Et si, aux journalistes qui lui demandent encore pourquoi il porte toujours du noir, le guitariste ne répond pas toujours, il livre dans ce texte une nouvelle explication de son look. Il y explique qu'il porte du noir "pour le prisonnier qui a depuis longtemps payé pour son crime, mais reste la victime de son époque", "pour ces pauvres et ces vaincus, ceux des rues de la faim et du désespoir", "pour les vieux malades et solitaires" et aussi "en signe de deuil pour ceux qui auraient dû vivre". Un hommage à tous les jeunes soldats morts dans la guerre du Vietnam.

"Loin du public, je mets ce qui me chante", confie le guitariste dans son autobiographie.
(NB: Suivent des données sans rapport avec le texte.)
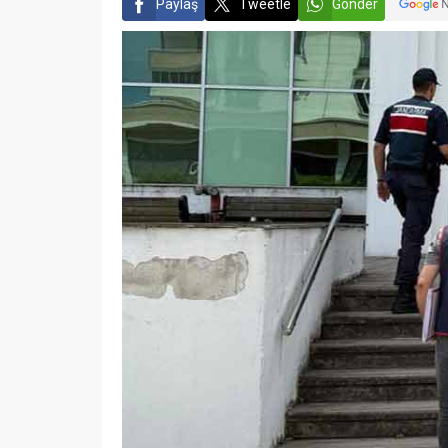
Paylaş
Tweetle
Gönder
Mais, quand il est en représentation et dans ses chansons, Cash a besoin de rappeler que le monde va mal : "Bon, il y a des choses qui n'iront jamais bien, je sais/ Et partout, elles ont besoin d'être changées/ Mais jusqu'à ce qu'on commence à agir pour en redresser deux ou trois/ Vous ne me verrez jamais porter de costume blanc", chante-t-il.

Et les mots de Johnny Cash continuent ainsi : "Oh, j'adorerais m'habiller chaque jour d'un arc-en-ciel/ Et annoncer au monde que tout est parfait/ Mais je vais essayer d'emporter un peu de ténèbres au loin sur mon dos/ Jusqu'à ce que ce soit plus brillant, je suis l'homme en noir".

En 1992, Johnny Cash intègre le "Rock and Roll Hall of Fame", douze ans après avoir été élu au "Country Hall of Fame". Il est, avec Elvis, le seul à figurer dans ces deux panthéons de la musique américaine. En juillet 2003, deux mois avant sa mort, la star de 71 ans était encore sur scène, guitare à la main, tout de noir vêtu, éloignant pour ses fans, les ténèbres.

 

Bibliographie :

  • Johnny Cash, avec Patrick Carr, L'Autobiographie, Le Castor Astral, réédition 2022.
  • Reinhard Kleist, Cash, I see a darkness, Casterman, 2018.